RECORDS FOR THE TASK:

^^^^^^^^

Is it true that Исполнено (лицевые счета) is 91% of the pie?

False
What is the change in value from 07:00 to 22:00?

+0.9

^^^^^^^^

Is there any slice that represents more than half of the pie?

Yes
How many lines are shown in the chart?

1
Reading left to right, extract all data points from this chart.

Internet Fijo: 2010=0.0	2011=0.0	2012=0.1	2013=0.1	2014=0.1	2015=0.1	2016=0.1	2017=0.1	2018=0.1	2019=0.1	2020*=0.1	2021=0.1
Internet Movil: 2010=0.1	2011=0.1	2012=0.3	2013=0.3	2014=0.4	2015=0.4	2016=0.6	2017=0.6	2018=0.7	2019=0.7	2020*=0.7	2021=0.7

^^^^^^^^

TASK TO COMPLETE: Please state how many lines of the records above contain the word "that", giving only the number.

RESPONSE: 2